Caso atípico ocorreu em um momento também atípico da sociedade, quando o mundo todo atravessou a pandemia de covid-19, com maior período de reclusão entre os anos 2020 e 2021. No começo da pandemia, houve uma queda nas denúncias, pois as pessoas estavam confinadas e ainda processando o ineditismo do momento, fragilizadas pela presença eminente da morte e as incertezas sobre o futuro.
No entanto, com o aumento do período de reclusão, a convivência forçada por um longo período, somada ao estresse ocasionado pelo aumento na taxa de desemprego e as perdas de pessoas próximas, tornaram mais tensas as relações domésticas e o reflexo foi o aumento no número de denúncias de violência doméstica em Sorocaba.
Outro fator é que o boletim eletrônico de ocorrências também permitiu denunciar crimes sexuais, por exemplo, e acabou sendo um importante instrumento para as mulheres, impedidas, por conta da questão sanitária, de acessar a unidade policial presencialmente. “As mulheres usam bastante. O boletim eletrônico é um meio bastante eficaz, mas ainda há muita subnotificação, casos que não chegam ao nosso conhecimento.”

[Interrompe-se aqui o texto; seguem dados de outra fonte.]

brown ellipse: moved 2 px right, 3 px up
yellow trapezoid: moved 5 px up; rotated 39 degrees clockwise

Apesar de números e estudos apontarem que as denúncias de violência doméstica ocorrem, com maior incidência, nas regiões periféricas, a delegada não confirmou essa realidade em Sorocaba. “Violência doméstica não tem classe social”, afirma, reiterando que atende tanto vítimas mais humildes, com baixa escolaridade e vindas de regiões mais periféricas, como mulheres mais instruídas e de uma realidade social mais confortável. “Esse tipo de violência não escolhe classe”, enfatiza.
O primeiro passo
Na manhã de uma segunda-feira, K., 25 anos, profissional de suporte de uma empresa da área financeira e moradora de Sorocaba, aguardava para ser atendida na DDM. A jovem estava prestes a denunciar o ex-marido, com quem tem uma filha, por ameaça e agressão, ocorridas na noite anterior.
De acordo com ela, por não aceitar a separação, ele constantemente a agride e a ameaça. No domingo anterior, no entanto, ele a agrediu em plena rua e, de acordo com a vítima, policiais militares que presenciaram a cena não o penalizaram e a mandaram para casa.

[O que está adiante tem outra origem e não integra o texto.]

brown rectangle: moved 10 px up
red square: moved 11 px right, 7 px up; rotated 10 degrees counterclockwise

Essa falta de ação de policiais homens fez com que procurasse a unidade especializada no atendimento à mulher. Mesmo assim, por conta do histórico de agressão vivenciado em casa com os pais e a falta de resolução, K. iria solicitar medida protetiva para garantir sua segurança. “Mas mesmo assim não confio muito. Minha mãe apanhava, pedia a medida, íamos para abrigos e, quando a gente voltava, meu pai estava lá no quintal”, desabafa, pontuando uma realidade de perpetuação de violências contra a mulher por gerações.
Como reforça a delegada Alessandra, um dos principais meios para mudar essa realidade na vida da mulher é a educação: “O agressor, muitas vezes, cresceu em um lar presenciando a violência doméstica e a tendência é reproduzir isso”, diz. “O grande ponto do combate é a educação desde criança, para não normalizar a violência e romper a perpetuação desse comportamento”.
“Sempre falo: a mulher pode fazer e ser o que ela quiser, então, qualquer relacionamento que não está bom, ela tem que dar o primeiro passo: se tem violência, denuncie, procure ajuda para romper esse ciclo.”